Questions:
1. Using the text on essential oils for garden pests, explain in one to three sentences why the oils are supposed to keep pests away from plants.
2. Reproduce word for word the part of the essential-oil pest text starting with "The theory behind" and going on through "rosemary and peppermint.".
Start of Extract
As gardeners, we can waste so many hours on pests. The growing season is short enough without having to spend time dealing with uninvited guests.
If you’re trying to get rid of unwanted pests that doesn’t involve harmful chemicals (linked to so many neurological, hormone, and overall health imbalances) here is a safe alternative.
The theory behind using essential oils in pest control is simple. Plants aren’t chosen at random by pests. The plants give off a specific chemical signal (pheromones) so the idea of using essential oils is that they conceal the natural scents that attract bugs. The essential oils don’t have a super long-lasting or damaging impact on your plants, so you don’t need to worry about the bees never coming back, but it does mean you’ll need to reapply every few days when pests are at their worst. However, commercially available pesticides recommend application every 7 days, so I can deal with having to reapply the non-toxic alternative every 3-4 days.
The oils that I’ve found that help the most are lemongrass, rosemary and peppermint.
10 drops Lemongrass
10 drops Rosemary
10 drops Peppermint
1 teaspoon of no-tox dishwashing detergent (to disperse the oil)
Top with distilled water
Check the weather forecast, and spray at the base of your plants and on the leaves when you have a few clear days ahead. Be sure to wash thoroughly before ingesting any plant material.
End of Extract
Start of Dataset content
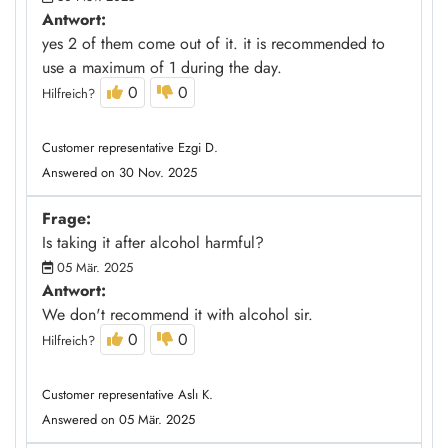
Antwort:
yes 2 of them come out of it. it is recommended to
use a maximum of 1 during the day.
0
0
Hilfreich?
Customer representative Ezgi D.
Answered on 30 Nov. 2025
Frage:
Is taking it after alcohol harmful?
05 Mär. 2025
Antwort:
We don't recommend it with alcohol sir.
0
0
Hilfreich?
Customer representative Aslı K.
Answered on 05 Mär. 2025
End of Dataset content
Solutions for each task:
1. Pests do not choose plants at random: plants give off a specific chemical signal (pheromones) that attracts them. The essential oils are meant to conceal those natural scents, so bugs are not drawn to the plants.

2.
The theory behind using essential oils in pest control is simple. Plants aren’t chosen at random by pests. The plants give off a specific chemical signal (pheromones) so the idea of using essential oils is that they conceal the natural scents that attract bugs. The essential oils don’t have a super long-lasting or damaging impact on your plants, so you don’t need to worry about the bees never coming back, but it does mean you’ll need to reapply every few days when pests are at their worst. However, commercially available pesticides recommend application every 7 days, so I can deal with having to reapply the non-toxic alternative every 3-4 days.
The oils that I’ve found that help the most are lemongrass, rosemary and peppermint.